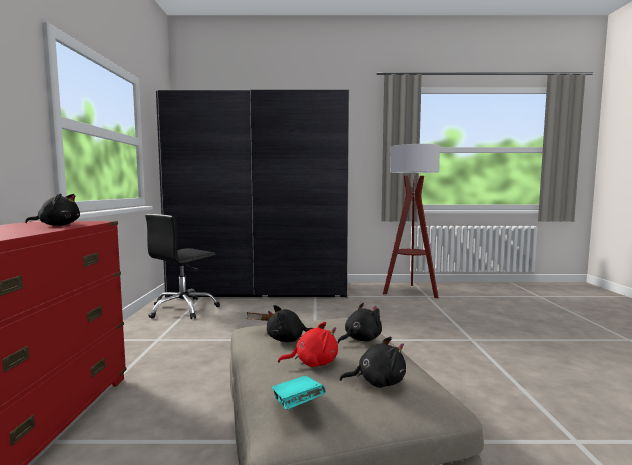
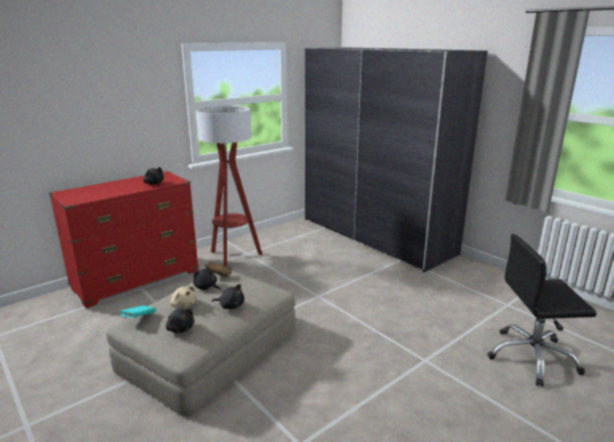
camera: 50 degrees right, 15 degrees up
black office chair [145,214,220,319] -> black office chair moved to [487,234,597,387]
red plush toy [278,322,338,367] -> beige plush toy [170,286,197,309]
floor lamp [383,144,440,298] -> floor lamp moved to [196,106,262,267]

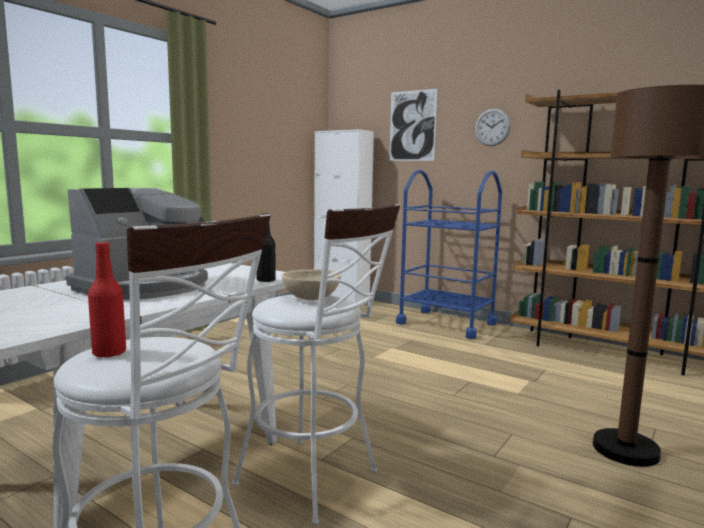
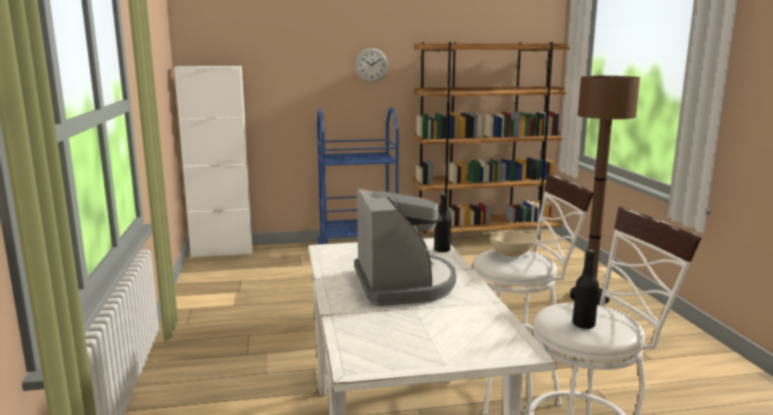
camera: 45 degrees left, 5 degrees up
red bottle [88,242,126,358] -> black bottle [573,249,599,329]
picture [389,89,437,161] -> none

Exercise ▸ Give back the data exactly, with no images.

Solution for this problem ▸
camera: 50 degrees right, 15 degrees up
black office chair [145,214,220,319] -> black office chair moved to [487,234,597,387]
red plush toy [278,322,338,367] -> beige plush toy [170,286,197,309]
floor lamp [383,144,440,298] -> floor lamp moved to [196,106,262,267]

camera: 45 degrees left, 5 degrees up
red bottle [88,242,126,358] -> black bottle [573,249,599,329]
picture [389,89,437,161] -> none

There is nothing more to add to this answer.